Blair grew up in a tenement in Golspie Street, Govan, Glasgow, and attended Govan High School. When he left school, he worked as a copy boy on the Communist Party newspaper The Daily Worker. He was secretary of the Scottish Young Communist League from 1938 to 1941. 

Blair next worked briefly in the Glasgow City Public Assistance Department before enlisting in the Royal Corps of Signals for service in the Second World War in 1942; he was demobilised with the acting rank of major in 1947.
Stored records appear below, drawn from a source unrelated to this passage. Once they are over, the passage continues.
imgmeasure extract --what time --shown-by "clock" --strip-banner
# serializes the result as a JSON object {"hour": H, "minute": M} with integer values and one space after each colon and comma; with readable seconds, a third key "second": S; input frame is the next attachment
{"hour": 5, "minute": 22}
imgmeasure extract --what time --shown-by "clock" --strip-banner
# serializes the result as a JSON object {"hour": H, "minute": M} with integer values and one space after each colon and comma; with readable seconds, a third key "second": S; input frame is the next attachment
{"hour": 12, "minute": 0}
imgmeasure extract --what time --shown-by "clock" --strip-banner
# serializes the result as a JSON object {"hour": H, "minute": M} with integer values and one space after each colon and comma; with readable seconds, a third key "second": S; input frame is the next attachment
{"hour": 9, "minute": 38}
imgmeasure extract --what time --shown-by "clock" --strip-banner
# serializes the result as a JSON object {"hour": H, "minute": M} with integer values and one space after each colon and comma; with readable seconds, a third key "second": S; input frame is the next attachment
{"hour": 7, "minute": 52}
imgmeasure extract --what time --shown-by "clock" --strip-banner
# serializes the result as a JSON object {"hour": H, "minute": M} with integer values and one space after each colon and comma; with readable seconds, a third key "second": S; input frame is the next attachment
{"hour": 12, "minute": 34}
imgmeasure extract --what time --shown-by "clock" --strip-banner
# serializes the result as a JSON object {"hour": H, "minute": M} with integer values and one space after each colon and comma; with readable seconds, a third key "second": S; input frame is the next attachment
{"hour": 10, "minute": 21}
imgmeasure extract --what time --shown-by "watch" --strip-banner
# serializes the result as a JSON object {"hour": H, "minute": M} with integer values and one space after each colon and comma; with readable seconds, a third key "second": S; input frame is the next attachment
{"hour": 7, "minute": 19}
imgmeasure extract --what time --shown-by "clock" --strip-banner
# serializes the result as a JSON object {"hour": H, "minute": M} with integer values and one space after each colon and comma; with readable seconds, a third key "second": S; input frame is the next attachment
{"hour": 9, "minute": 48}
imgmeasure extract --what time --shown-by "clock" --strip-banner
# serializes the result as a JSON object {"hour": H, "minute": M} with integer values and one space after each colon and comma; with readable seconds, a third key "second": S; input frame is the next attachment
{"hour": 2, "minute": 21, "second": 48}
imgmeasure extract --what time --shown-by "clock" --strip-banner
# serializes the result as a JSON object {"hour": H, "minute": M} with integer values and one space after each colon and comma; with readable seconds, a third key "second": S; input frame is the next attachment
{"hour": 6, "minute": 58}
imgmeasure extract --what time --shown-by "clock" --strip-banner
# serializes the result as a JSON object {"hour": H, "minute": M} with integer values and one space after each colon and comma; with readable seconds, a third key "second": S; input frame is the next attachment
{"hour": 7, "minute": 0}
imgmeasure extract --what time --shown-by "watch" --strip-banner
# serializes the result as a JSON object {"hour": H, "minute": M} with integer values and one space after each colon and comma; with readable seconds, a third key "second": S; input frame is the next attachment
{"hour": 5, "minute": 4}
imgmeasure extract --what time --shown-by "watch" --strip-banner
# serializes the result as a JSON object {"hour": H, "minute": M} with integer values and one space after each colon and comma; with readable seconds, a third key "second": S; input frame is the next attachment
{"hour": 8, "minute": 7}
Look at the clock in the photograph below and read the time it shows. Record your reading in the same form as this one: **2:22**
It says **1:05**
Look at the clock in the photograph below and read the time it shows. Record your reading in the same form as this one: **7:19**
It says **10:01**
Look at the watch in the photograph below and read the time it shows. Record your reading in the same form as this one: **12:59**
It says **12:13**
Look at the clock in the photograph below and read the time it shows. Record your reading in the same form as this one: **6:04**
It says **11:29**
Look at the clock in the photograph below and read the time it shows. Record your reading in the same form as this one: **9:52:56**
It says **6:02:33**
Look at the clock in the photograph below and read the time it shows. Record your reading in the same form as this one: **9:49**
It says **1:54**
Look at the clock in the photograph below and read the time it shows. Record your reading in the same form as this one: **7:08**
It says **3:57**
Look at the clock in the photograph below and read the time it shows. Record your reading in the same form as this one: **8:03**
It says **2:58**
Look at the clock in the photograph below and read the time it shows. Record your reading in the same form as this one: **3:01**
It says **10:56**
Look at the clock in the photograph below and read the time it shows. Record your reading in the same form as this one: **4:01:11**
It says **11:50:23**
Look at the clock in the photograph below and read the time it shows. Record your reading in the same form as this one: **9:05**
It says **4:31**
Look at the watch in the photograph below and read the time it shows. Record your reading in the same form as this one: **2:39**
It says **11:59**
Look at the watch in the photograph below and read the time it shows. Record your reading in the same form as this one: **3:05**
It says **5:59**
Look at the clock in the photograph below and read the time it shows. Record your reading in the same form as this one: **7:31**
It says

He studied law at the University of Edinburgh, becoming a barrister and later, a university law lecturer.

Marriage and children 
Blair married Hazel Elizabeth Rosaleen Corscadden from a Protestant family in Donegal, Ireland. They were married by the future Moderator, Rev William Roy Sanderson, at Barony Church in Glasgow. They had two sons, both of whom attended Fettes College (an independent school in Edinburgh), and a daughter. Their first son, Sir William Blair, a banking and finance law specialist, became a High Court judge. Their second son, Anthony Charles Lynton Blair (Tony Blair), was born in 1953 and also became a barrister before becoming a politician and, in 1997, Prime Minister of the United Kingdom. At the end of 1954, the family moved to Adelaide, Australia, for  years, where Blair lectured in law at the University of Adelaide.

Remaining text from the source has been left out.